I’ve experienced rare but multiple instances where transactions have failed because of a service outage. A 15 minute outage can cause hard to fix problems, particularly where later events rely on the transactions that failed during the outage.
If I were to rely on Fauna as my primary database going forward, what would be the best thing to do in this cases like this (short of taking down my entire service)?
I already wrap write queries in a retry function to bypass socket hang up errors, potentially related to node-fetch. So, a solution I’ve been mulling over is to extend this so that transactions that have failed X times get sent somewhere (not Fauna) to be stored, so I can later insert them when Fauna is back up.
Hey Ewan.
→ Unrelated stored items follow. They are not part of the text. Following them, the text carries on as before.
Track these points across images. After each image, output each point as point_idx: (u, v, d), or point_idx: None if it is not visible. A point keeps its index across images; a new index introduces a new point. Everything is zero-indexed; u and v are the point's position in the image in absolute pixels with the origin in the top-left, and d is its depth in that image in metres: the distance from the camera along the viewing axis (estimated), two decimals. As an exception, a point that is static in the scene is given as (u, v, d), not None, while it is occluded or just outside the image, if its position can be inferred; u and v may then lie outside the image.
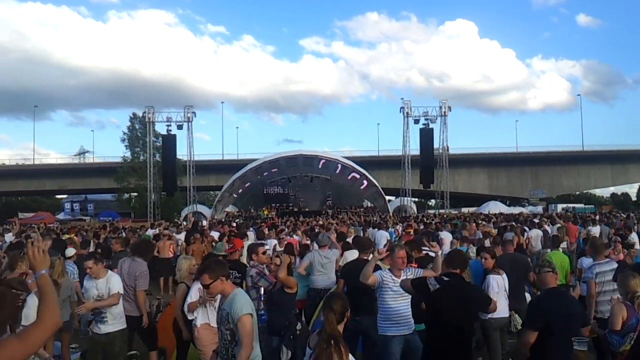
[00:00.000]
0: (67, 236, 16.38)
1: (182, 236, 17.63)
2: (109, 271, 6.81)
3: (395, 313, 6.00)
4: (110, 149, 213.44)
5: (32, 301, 4.00)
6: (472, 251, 10.59)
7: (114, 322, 6.58)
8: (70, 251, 10.13)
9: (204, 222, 34.14)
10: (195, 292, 6.25)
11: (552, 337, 4.52)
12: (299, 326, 6.66)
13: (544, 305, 4.78)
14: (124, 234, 18.84)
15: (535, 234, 15.53)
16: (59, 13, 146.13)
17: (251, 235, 16.38)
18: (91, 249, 14.67)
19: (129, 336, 7.31)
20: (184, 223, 28.62)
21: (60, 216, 62.22)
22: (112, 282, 6.61)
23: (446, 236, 14.40)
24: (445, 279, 5.13)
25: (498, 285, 6.79)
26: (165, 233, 17.73)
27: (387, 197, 53.44)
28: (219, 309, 4.72)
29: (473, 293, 5.49)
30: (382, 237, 16.14)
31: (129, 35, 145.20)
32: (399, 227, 21.02)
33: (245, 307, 4.42)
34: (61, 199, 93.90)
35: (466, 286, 5.47)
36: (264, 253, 7.64)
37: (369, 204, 53.04)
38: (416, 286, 5.32)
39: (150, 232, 20.58)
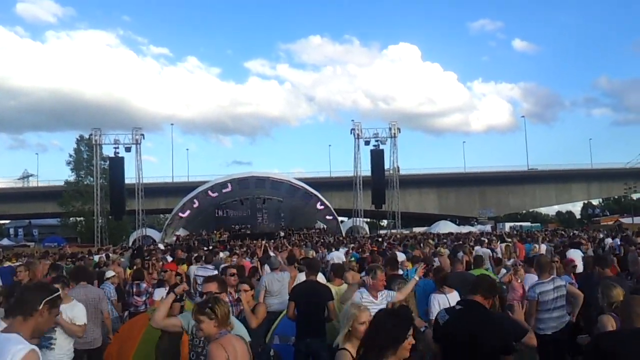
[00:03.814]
0: (8, 263, 15.76)
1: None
2: (73, 298, 6.27)
3: None
4: (54, 172, 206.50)
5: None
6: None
7: (60, 354, 6.16)
8: (110, 273, 10.68)
9: (161, 246, 33.12)
10: None
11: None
12: (272, 352, 6.58)
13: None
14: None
15: (483, 253, 15.82)
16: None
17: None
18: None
19: None
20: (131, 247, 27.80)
21: (4, 242, 59.73)
22: (78, 311, 6.11)
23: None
24: (458, 307, 4.44)
25: (439, 304, 6.68)
26: (114, 258, 17.13)
27: (340, 218, 53.62)
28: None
29: (497, 322, 4.52)
30: (338, 259, 16.05)
31: (69, 56, 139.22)
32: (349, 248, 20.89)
33: (247, 335, 4.43)
34: (4, 224, 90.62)
35: (487, 316, 4.54)
36: (232, 275, 7.38)
37: (322, 225, 53.03)
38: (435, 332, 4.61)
39: (96, 258, 19.89)
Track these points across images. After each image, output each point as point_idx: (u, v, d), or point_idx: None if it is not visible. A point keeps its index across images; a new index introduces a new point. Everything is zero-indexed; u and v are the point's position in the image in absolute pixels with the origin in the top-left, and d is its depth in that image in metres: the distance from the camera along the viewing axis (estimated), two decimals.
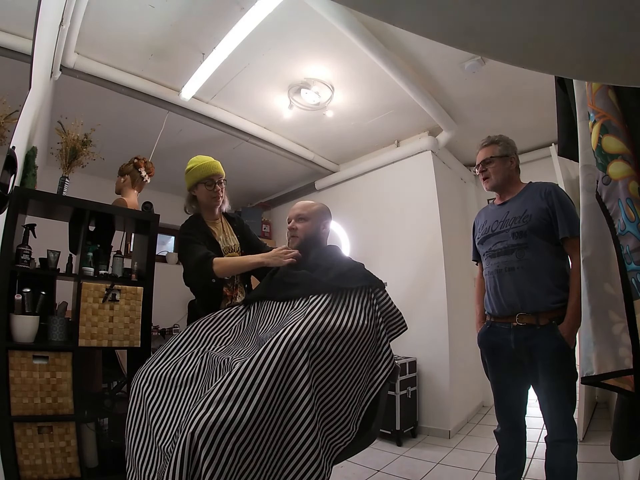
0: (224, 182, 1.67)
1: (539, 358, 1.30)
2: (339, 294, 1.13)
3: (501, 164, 1.51)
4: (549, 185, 1.44)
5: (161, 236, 4.33)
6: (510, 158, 1.52)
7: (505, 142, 1.54)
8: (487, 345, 1.48)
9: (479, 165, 1.56)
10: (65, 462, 1.44)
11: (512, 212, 1.45)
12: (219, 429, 0.77)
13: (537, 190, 1.44)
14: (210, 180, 1.62)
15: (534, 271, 1.34)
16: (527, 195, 1.45)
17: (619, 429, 0.86)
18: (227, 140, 3.16)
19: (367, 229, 3.44)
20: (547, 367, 1.29)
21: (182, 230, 1.60)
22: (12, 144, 1.27)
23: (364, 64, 2.27)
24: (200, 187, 1.62)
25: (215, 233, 1.64)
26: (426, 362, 2.86)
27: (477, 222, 1.65)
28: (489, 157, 1.52)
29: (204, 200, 1.64)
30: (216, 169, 1.64)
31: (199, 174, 1.61)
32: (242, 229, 1.78)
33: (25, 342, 1.44)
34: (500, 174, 1.51)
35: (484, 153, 1.55)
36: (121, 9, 1.89)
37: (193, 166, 1.64)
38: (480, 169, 1.55)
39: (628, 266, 0.70)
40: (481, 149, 1.57)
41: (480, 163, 1.55)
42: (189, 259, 1.46)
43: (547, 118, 1.86)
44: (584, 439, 2.12)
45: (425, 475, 2.00)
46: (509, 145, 1.54)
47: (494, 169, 1.51)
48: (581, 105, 0.88)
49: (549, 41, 0.49)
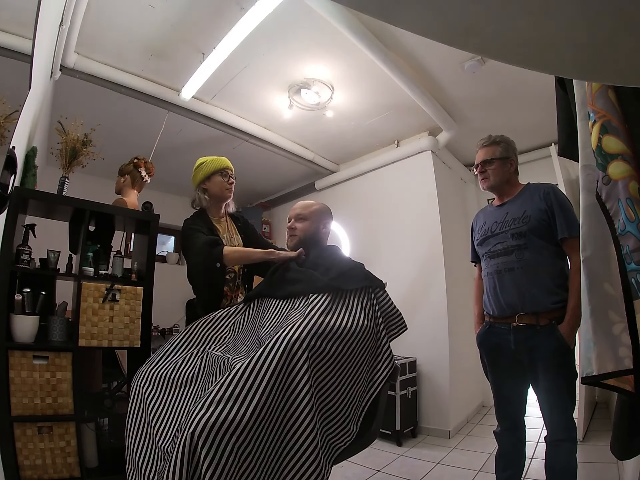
0: (234, 180, 1.71)
1: (539, 358, 1.30)
2: (339, 294, 1.13)
3: (501, 166, 1.50)
4: (548, 186, 1.44)
5: (161, 236, 4.33)
6: (510, 160, 1.51)
7: (506, 143, 1.52)
8: (487, 345, 1.47)
9: (479, 165, 1.54)
10: (65, 462, 1.44)
11: (511, 213, 1.44)
12: (219, 429, 0.77)
13: (535, 191, 1.43)
14: (226, 171, 1.66)
15: (533, 271, 1.34)
16: (526, 197, 1.45)
17: (619, 429, 0.86)
18: (227, 140, 3.16)
19: (367, 228, 3.44)
20: (547, 367, 1.28)
21: (187, 222, 1.59)
22: (12, 144, 1.27)
23: (364, 64, 2.27)
24: (214, 178, 1.64)
25: (219, 231, 1.63)
26: (426, 362, 2.86)
27: (475, 223, 1.64)
28: (489, 158, 1.50)
29: (217, 192, 1.64)
30: (229, 163, 1.71)
31: (214, 165, 1.65)
32: (246, 229, 1.78)
33: (25, 342, 1.44)
34: (499, 175, 1.50)
35: (484, 153, 1.53)
36: (121, 9, 1.89)
37: (206, 160, 1.67)
38: (480, 169, 1.53)
39: (628, 266, 0.70)
40: (481, 148, 1.54)
41: (480, 163, 1.53)
42: (197, 242, 1.44)
43: (547, 118, 1.86)
44: (584, 439, 2.12)
45: (425, 475, 2.00)
46: (510, 147, 1.53)
47: (493, 171, 1.50)
48: (581, 105, 0.88)
49: (549, 41, 0.49)
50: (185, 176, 4.31)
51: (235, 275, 1.61)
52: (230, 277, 1.59)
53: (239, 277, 1.64)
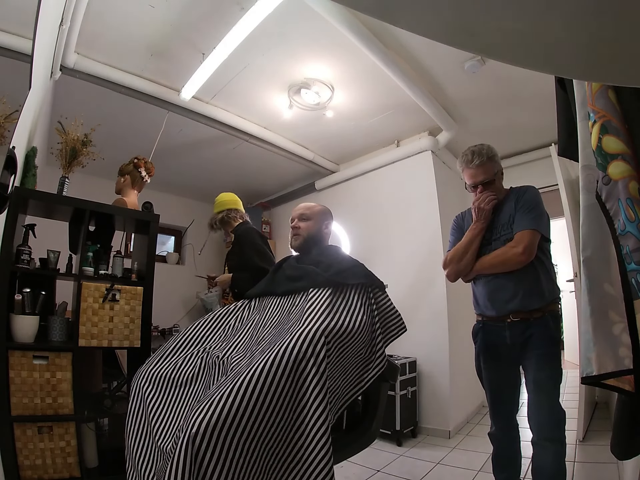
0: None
1: (531, 347, 1.30)
2: (339, 290, 1.13)
3: (499, 180, 1.45)
4: (524, 188, 1.43)
5: (161, 236, 4.33)
6: (501, 169, 1.47)
7: (494, 154, 1.43)
8: (482, 343, 1.46)
9: (478, 187, 1.43)
10: (65, 462, 1.44)
11: (500, 218, 1.43)
12: (222, 428, 0.77)
13: (515, 195, 1.42)
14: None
15: (528, 273, 1.32)
16: (509, 200, 1.43)
17: (619, 429, 0.86)
18: (227, 140, 3.16)
19: (367, 229, 3.44)
20: (538, 357, 1.28)
21: (257, 233, 2.22)
22: (12, 144, 1.27)
23: (364, 64, 2.27)
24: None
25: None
26: (426, 362, 2.86)
27: (466, 223, 1.55)
28: (490, 179, 1.41)
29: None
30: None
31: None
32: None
33: (25, 342, 1.44)
34: (499, 191, 1.44)
35: (482, 173, 1.41)
36: (121, 9, 1.88)
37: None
38: (480, 191, 1.42)
39: (628, 266, 0.70)
40: (476, 168, 1.41)
41: (480, 184, 1.42)
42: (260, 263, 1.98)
43: (547, 118, 1.86)
44: (584, 439, 2.12)
45: (425, 475, 2.00)
46: (497, 156, 1.44)
47: (494, 189, 1.42)
48: (581, 105, 0.88)
49: (548, 41, 0.49)
50: (186, 176, 4.31)
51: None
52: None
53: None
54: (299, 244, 1.41)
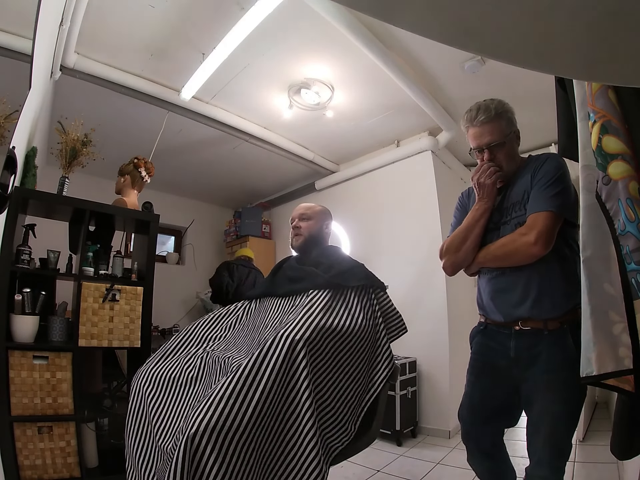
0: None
1: (543, 368, 1.00)
2: (339, 292, 1.13)
3: (512, 147, 1.12)
4: (544, 156, 1.11)
5: (161, 236, 4.33)
6: (517, 133, 1.14)
7: (506, 110, 1.12)
8: (479, 349, 1.16)
9: (484, 151, 1.10)
10: (65, 462, 1.44)
11: (511, 196, 1.11)
12: (222, 428, 0.78)
13: (533, 165, 1.10)
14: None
15: (543, 270, 1.03)
16: (526, 172, 1.11)
17: (619, 429, 0.86)
18: (227, 140, 3.16)
19: (367, 229, 3.44)
20: (550, 381, 0.99)
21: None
22: (12, 144, 1.27)
23: (364, 64, 2.27)
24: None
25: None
26: (426, 362, 2.86)
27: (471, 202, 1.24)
28: (498, 139, 1.09)
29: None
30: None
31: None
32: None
33: (25, 342, 1.44)
34: (513, 159, 1.12)
35: (489, 132, 1.09)
36: (121, 9, 1.88)
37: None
38: (487, 157, 1.10)
39: (628, 266, 0.70)
40: (480, 125, 1.10)
41: (485, 147, 1.10)
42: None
43: (547, 118, 1.86)
44: (584, 439, 2.12)
45: (425, 475, 2.00)
46: (511, 113, 1.13)
47: (505, 155, 1.10)
48: (581, 105, 0.88)
49: (548, 41, 0.49)
50: (185, 176, 4.31)
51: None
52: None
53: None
54: (300, 243, 1.42)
No just the ones that correlate with the outages on the status page. Last month’s outage caused a few problems so just thinking how I could minimise any side effects of similar events in the future.
You could fix those issues by not considering changes are made in real-time but are eventually made.
Basically, what you express isn’t fauna-specific, any online software has such issues, AWS has too.
What people usually do is to use an event queue instead of hitting services (api, etc.) directly. Everything goes to the queue and services consume the queue.
This way, in the case of an outage, the queue acts as source of truth for every service.
This is more a design (architectural) problem, it’s basically an issue that’s quite common with the serverless architecture.
I don’t have any experience with actual implementation of service queue.
I know AWS SQS is famous for this SQS Service de messagerie | Amazon Simple Queue Service (SQS), I’m not aware of anything related to FaunaDB itself, those are usually pretty agnostic. SQS is probably a good choice but you’ll need to dig in deeper and see for yourself if it fits your needs.